» Gegebenes Material:
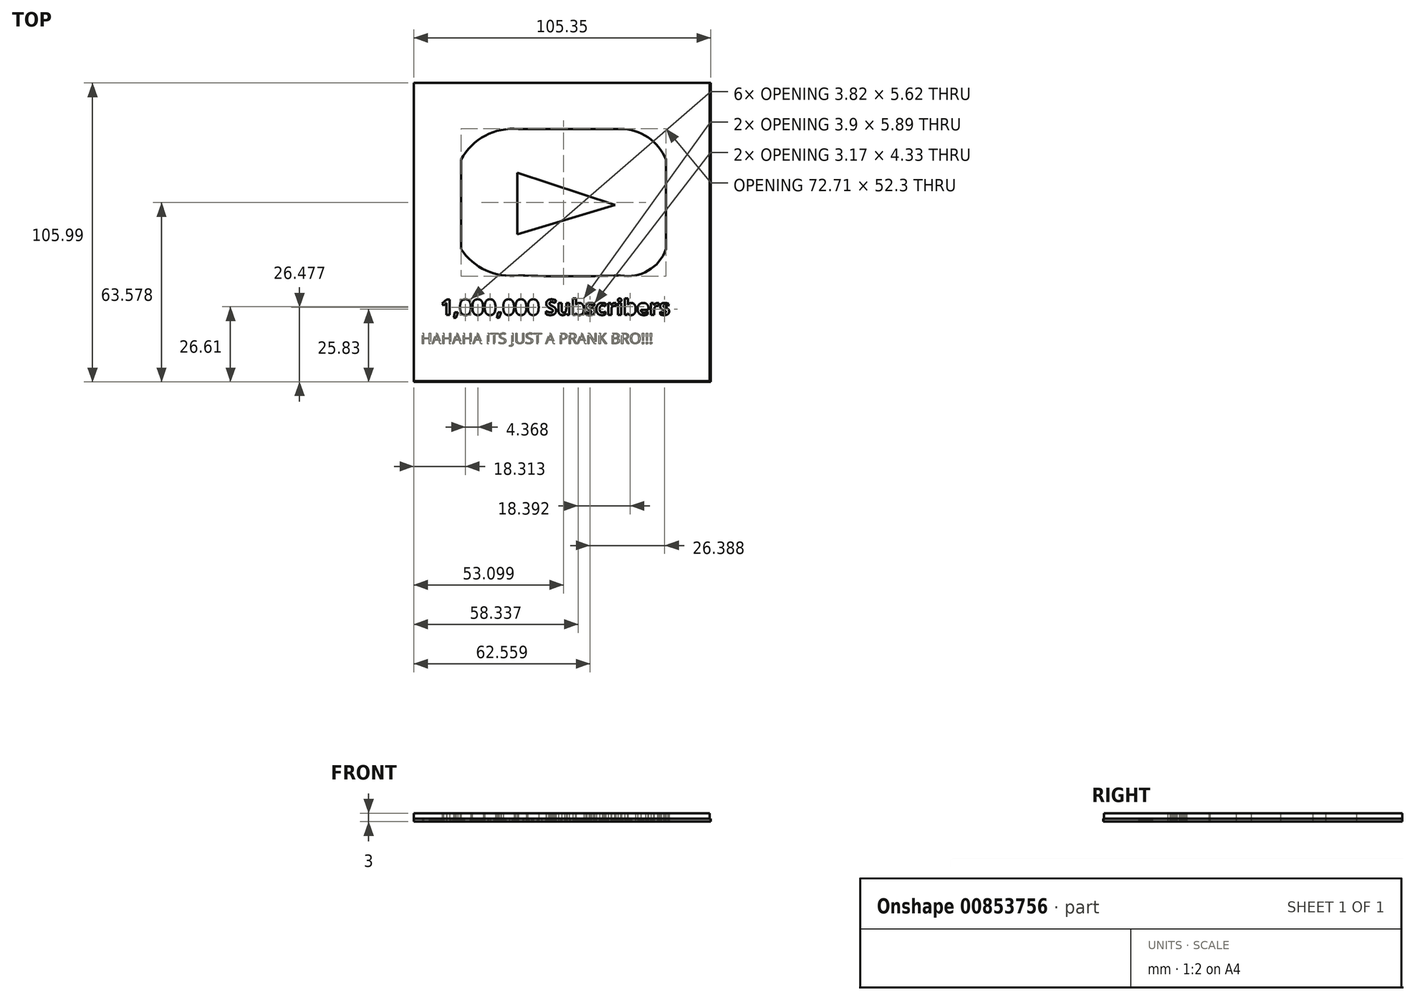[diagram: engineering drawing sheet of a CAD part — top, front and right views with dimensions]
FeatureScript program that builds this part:
annotation { "Feature Type Name" : "Feature", "Feature Type Description" : "" }
export const myFeature = defineFeature(function(context is Context, id is Id, definition is map)
    precondition{}
    {
        {
            var Q0;
            Q0=qCreatedBy(makeId("Top.planeOp"),FACE);
            var sketch = newSketch(context, id + "F0", { "sketchPlane" : qUnion([Q0])});
            skArc(sketch, "E0", {"start": v(-24.7, 42.6) * mm, "mid": v(-36.49, 40.25) * mm, "end": v(-45.05, 31.8) * mm});
            skLineSegment(sketch, "E1", {"start": v(-45.05, 31.8) * mm, "end": v(-45.05, 0) * mm});
            skArc(sketch, "E2", {"start": v(-45.05, 0) * mm, "mid": v(-36.18, -7.53) * mm, "end": v(-24.7, -9.33) * mm});
            skLineSegment(sketch, "E3", {"start": v(-24.7, 42.6) * mm, "end": v(11.55, 42.6) * mm});
            skArc(sketch, "E4", {"start": v(27.66, 31.8) * mm, "mid": v(21.25, 39.65) * mm, "end": v(11.55, 42.6) * mm});
            skLineSegment(sketch, "E5", {"start": v(27.66, 31.8) * mm, "end": v(27.66, 0) * mm});
            skArc(sketch, "E6", {"start": v(11.55, -9.33) * mm, "mid": v(21.31, -7.6) * mm, "end": v(27.66, 0) * mm});
            skArc(sketch, "E7", {"start": v(-24.7, -9.33) * mm, "mid": v(-6.57, -9.63) * mm, "end": v(11.55, -9.33) * mm});
            skLineSegment(sketch, "E8", {"start": v(-23.64, 32) * mm, "end": v(-23.64, 0) * mm});
            skLineSegment(sketch, "E9", {"start": v(-23.64, 0) * mm, "end": v(13.46, 14) * mm});
            skLineSegment(sketch, "E10", {"start": v(13.46, 14) * mm, "end": v(-23.64, 32) * mm});
            skLineSegment(sketch, "E11", {"start": v(-61.8, 58.93) * mm, "end": v(-61.8, -46.85) * mm});
            skLineSegment(sketch, "E12", {"start": v(-61.8, -46.85) * mm, "end": v(43.14, -46.85) * mm});
            skLineSegment(sketch, "E13", {"start": v(43.14, -46.85) * mm, "end": v(43.14, 58.93) * mm});
            skLineSegment(sketch, "E14", {"start": v(43.14, 58.93) * mm, "end": v(-61.8, 58.93) * mm});
            skText(sketch, "E15", { "text": "1,000,000 Subscribers", "fontName": "OpenSans-Bold.ttf"});
            const initialGuessF0  = {"E15": [-0.05225, -0.02332, 1, 0, 0.00551]};
            skSetInitialGuess(sketch, initialGuessF0);
            skSolve(sketch);
        }
        {
            var Q0;
            Q0=makeQuery(id+"F0.imprint","IMPRINT",FACE,{"disambiguationData":[TD([[makeQuery(id+"F0.imprint","IMPRINT",EDGE,{"derivedFrom":sQuery(id+"F0.wireOp",EDGE,"E0")}),-1.0]])]});
            extrude(context, id + "F1", {"entities" : qUnion([Q0]), "depth" : 3 * mm, "offsetDistance" : 25 * mm});
        }
        {
            var Q0;
            Q0=qCreatedBy(makeId("Top.planeOp"),FACE);
            var sketch = newSketch(context, id + "F2", { "sketchPlane" : qUnion([Q0])});
            skLineSegment(sketch, "E16", {"start": v(-25.12, 27.13) * mm, "end": v(-25.12, 5.3) * mm});
            skLineSegment(sketch, "E17", {"start": v(-25.12, 5.3) * mm, "end": v(9.65, 15.69) * mm});
            skLineSegment(sketch, "E18", {"start": v(9.65, 15.69) * mm, "end": v(-25.12, 27.13) * mm});
            skSolve(sketch);
        }
        {
            var Q0;
            Q0 = qSketchRegion(id + "F2", true);
            extrude(context, id + "F3", {"entities" : qUnion([Q0]), "depth" : 3 * mm, "offsetDistance" : 25 * mm});
        }
        {
            var Q0;
            Q0=qCreatedBy(makeId("Top.planeOp"),FACE);
            var sketch = newSketch(context, id + "F4", { "sketchPlane" : qUnion([Q0])});
            skLineSegment(sketch, "E19.bottom", {"start": v(-61.8, -47.06) * mm, "end": v(43.56, -47.06) * mm});
            skLineSegment(sketch, "E19.top", {"start": v(-61.8, 58.93) * mm, "end": v(43.56, 58.93) * mm});
            skLineSegment(sketch, "E19.left", {"start": v(-61.8, -47.06) * mm, "end": v(-61.8, 58.93) * mm});
            skLineSegment(sketch, "E19.right", {"start": v(43.56, -47.06) * mm, "end": v(43.56, 58.93) * mm});
            skSolve(sketch);
        }
        {
            var Q0;
            Q0 = qSketchRegion(id + "F4", true);
            extrude(context, id + "F5", {"entities" : qUnion([Q0]), "depth" : 1 * mm, "offsetDistance" : 25 * mm});
        }
        {
            var Q0;
            Q0=qCreatedBy(makeId("Top.planeOp"),FACE);
            var sketch = newSketch(context, id + "F6", { "sketchPlane" : qUnion([Q0])});
            skText(sketch, "E20", { "text": "HAHAHA ITS JUST A PRANK BRO!!!", "fontName": "OpenSans-Regular.ttf"});
            const initialGuessF6  = {"E20": [-0.05925, -0.03354, 1, 0, 0.0038]};
            skSetInitialGuess(sketch, initialGuessF6);
            skSolve(sketch);
        }
        {
            var Q0;
            Q0 = qSketchRegion(id + "F6", true);
            extrude(context, id + "F7", {"entities" : qUnion([Q0]), "depth" : 1 * mm, "offsetDistance" : 25 * mm});
        }
    });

» Gestellte Aufgabe: Entnimm dem Material jede Zeile, in der die Zeichenfolge „const“ vorkommt.

» Vollständige Antwort:
export const myFeature = defineFeature(function(context is Context, id is Id, definition is map)
            const initialGuessF0  = {"E15": [-0.05225, -0.02332, 1, 0, 0.00551]};
            const initialGuessF6  = {"E20": [-0.05925, -0.03354, 1, 0, 0.0038]};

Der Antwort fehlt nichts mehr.